SpaceX launched — you guessed it — another set of Starlink satellites Monday evening. A Falcon 9 lifted off from Cape Canaveral at 7:42 p.m. Eastern and placed 23 Starlink satellites into orbit. Nineteen of SpaceX's 29 Falcon 9 launches so far this year have been Starlink missions. [Spaceflight Now]

A Soyuz spacecraft docked with the International Space Station Monday. The Soyuz MS-25 spacecraft docked with the station's Prichal module at 11:03 a.m. Eastern, a little more than two days after launch from the Baikonur Cosmodrome. The launch was postponed two days after a last-second scrub linked to a low voltage reading in the rocket's first stage. The Soyuz delivered NASA astronaut Tracy Dyson, Roscosmos cosmonaut Oleg Novitskiy and Marina Vasilevskaya, a spaceflight participant from Belarus, to the station. Dyson will stay on the station for six months while Novitskiy and Vasilevskaya will return at the end of next week with NASA's Loral O'Hara on Soyuz MS-24. [CBS]
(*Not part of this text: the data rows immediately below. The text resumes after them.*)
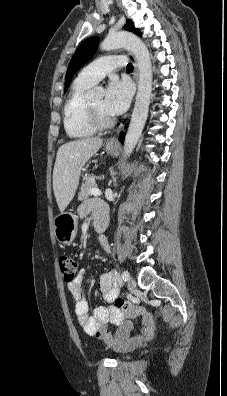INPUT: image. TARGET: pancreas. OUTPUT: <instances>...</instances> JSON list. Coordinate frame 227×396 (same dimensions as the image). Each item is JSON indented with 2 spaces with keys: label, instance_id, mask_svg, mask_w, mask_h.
Returning a JSON list of instances; mask_svg holds the SVG:
<instances>
[{
  "label": "pancreas",
  "instance_id": "obj_1",
  "mask_svg": "<svg viewBox=\"0 0 227 396\" xmlns=\"http://www.w3.org/2000/svg\"><path fill=\"white\" fill-rule=\"evenodd\" d=\"M97 184L95 183V178L93 177H86L84 183L82 184L81 191L79 193V199L85 200L87 199L90 194V189L96 188Z\"/></svg>",
  "mask_w": 227,
  "mask_h": 396
}]
</instances>
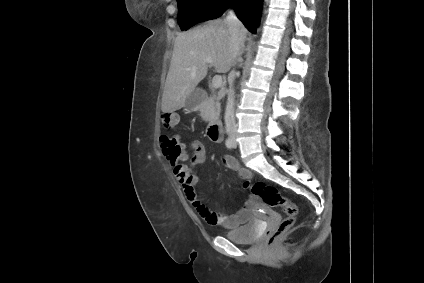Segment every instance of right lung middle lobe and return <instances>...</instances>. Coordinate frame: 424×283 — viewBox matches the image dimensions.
Here are the masks:
<instances>
[{"label": "right lung middle lobe", "instance_id": "obj_1", "mask_svg": "<svg viewBox=\"0 0 424 283\" xmlns=\"http://www.w3.org/2000/svg\"><path fill=\"white\" fill-rule=\"evenodd\" d=\"M178 24L181 30L220 17L234 0H177Z\"/></svg>", "mask_w": 424, "mask_h": 283}]
</instances>
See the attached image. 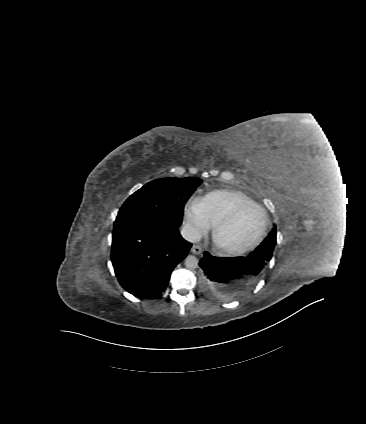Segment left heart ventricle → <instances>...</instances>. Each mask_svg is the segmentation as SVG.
Returning a JSON list of instances; mask_svg holds the SVG:
<instances>
[{"label": "left heart ventricle", "instance_id": "left-heart-ventricle-1", "mask_svg": "<svg viewBox=\"0 0 366 424\" xmlns=\"http://www.w3.org/2000/svg\"><path fill=\"white\" fill-rule=\"evenodd\" d=\"M263 216L257 208H248L242 211L238 217L218 235L220 243L238 247L253 241L263 227Z\"/></svg>", "mask_w": 366, "mask_h": 424}]
</instances>
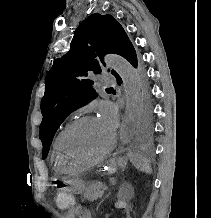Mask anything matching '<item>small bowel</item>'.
Wrapping results in <instances>:
<instances>
[{
  "instance_id": "1",
  "label": "small bowel",
  "mask_w": 211,
  "mask_h": 218,
  "mask_svg": "<svg viewBox=\"0 0 211 218\" xmlns=\"http://www.w3.org/2000/svg\"><path fill=\"white\" fill-rule=\"evenodd\" d=\"M71 213L77 215L78 218H91L90 212L81 206L74 207Z\"/></svg>"
}]
</instances>
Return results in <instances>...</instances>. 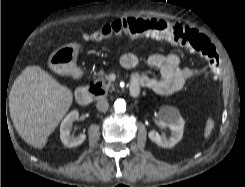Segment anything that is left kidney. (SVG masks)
Returning <instances> with one entry per match:
<instances>
[{
	"mask_svg": "<svg viewBox=\"0 0 245 187\" xmlns=\"http://www.w3.org/2000/svg\"><path fill=\"white\" fill-rule=\"evenodd\" d=\"M158 116L170 128L171 136L166 138L160 136L155 130H151L148 137L160 147L171 148L182 139L185 122L179 110L172 106H162Z\"/></svg>",
	"mask_w": 245,
	"mask_h": 187,
	"instance_id": "obj_1",
	"label": "left kidney"
}]
</instances>
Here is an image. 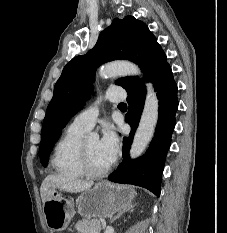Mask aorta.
<instances>
[{
  "instance_id": "1",
  "label": "aorta",
  "mask_w": 227,
  "mask_h": 233,
  "mask_svg": "<svg viewBox=\"0 0 227 233\" xmlns=\"http://www.w3.org/2000/svg\"><path fill=\"white\" fill-rule=\"evenodd\" d=\"M98 75L104 79L117 76L135 75L142 77L139 67L128 61L108 63L99 69ZM146 87L147 95L144 109L130 149V157L133 159L139 157L148 146L154 135L159 116V101L156 93L154 92L153 85L151 83H146ZM95 136V133H91L89 135L91 138Z\"/></svg>"
}]
</instances>
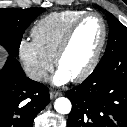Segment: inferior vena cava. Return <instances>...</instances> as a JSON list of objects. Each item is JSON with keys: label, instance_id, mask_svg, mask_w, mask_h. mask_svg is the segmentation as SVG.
<instances>
[{"label": "inferior vena cava", "instance_id": "1", "mask_svg": "<svg viewBox=\"0 0 127 127\" xmlns=\"http://www.w3.org/2000/svg\"><path fill=\"white\" fill-rule=\"evenodd\" d=\"M26 74L30 79L34 81H43L48 77V74L45 70L35 68L28 69Z\"/></svg>", "mask_w": 127, "mask_h": 127}]
</instances>
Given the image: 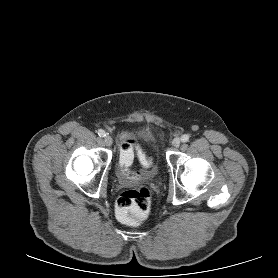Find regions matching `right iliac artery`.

Apex says it has successfully commissioned the first payload on its inaugural Aries satellite and has the pics to prove it. The company released Monday an image taken by the spacecraft, showing part of the spacecraft with the Earth in the background. Apex launched the spacecraft three weeks ago on the Transporter-10 rideshare mission to demonstrate its capabilities, with payloads from several undisclosed customers on board. Apex was one of several companies to fly their first spacecraft on Transporter-10, with others still working through the commissioning process. One, True Anomaly, said last week it ran into problems with its first two Jackal spacecraft that will prevent the company from testing rendezvous and proximity operations as intended.  [SpaceNews]

A startup has pans to send a mission to a near Earth asteroid. ExLabs said it is planning to launch a mission to the asteroid Apophis in 2028, a year before that asteroid makes a very close, but safe, flyby of Earth. The mission would place three cubesats into orbit around the asteroid to demonstrate technologies for future space resources and other in-space missions. ExLabs did not disclose the cost of the mission or how it would be funded. [SpaceNews]

George Abbey, former director of NASA's Johnson Space Center, has died at the age of 91. Abbey joined NASA in the mid-1960s and later became director of flight operations, selecting astronauts for shuttle missions. After a stint at NASA Headquarters, he returned to JSC, serving as director from 1996 to 2001. He retired from NASA in 2003 and worked on space policy issues at Rice University. [Houston Chronicle]
 

NASA Cool Points


"Thank you very much for the glasses, because he told me the other day that we needed special glasses and he's very much looking forward to the eclipse. You have definitely gotten me some cool points today."

– Rep. Jennifer McClellan (D-Va.), mentioning her son and eclipse glasses provided by NASA at a hearing Thursday of the House Science Committee's space subcommittee on NASA science programs.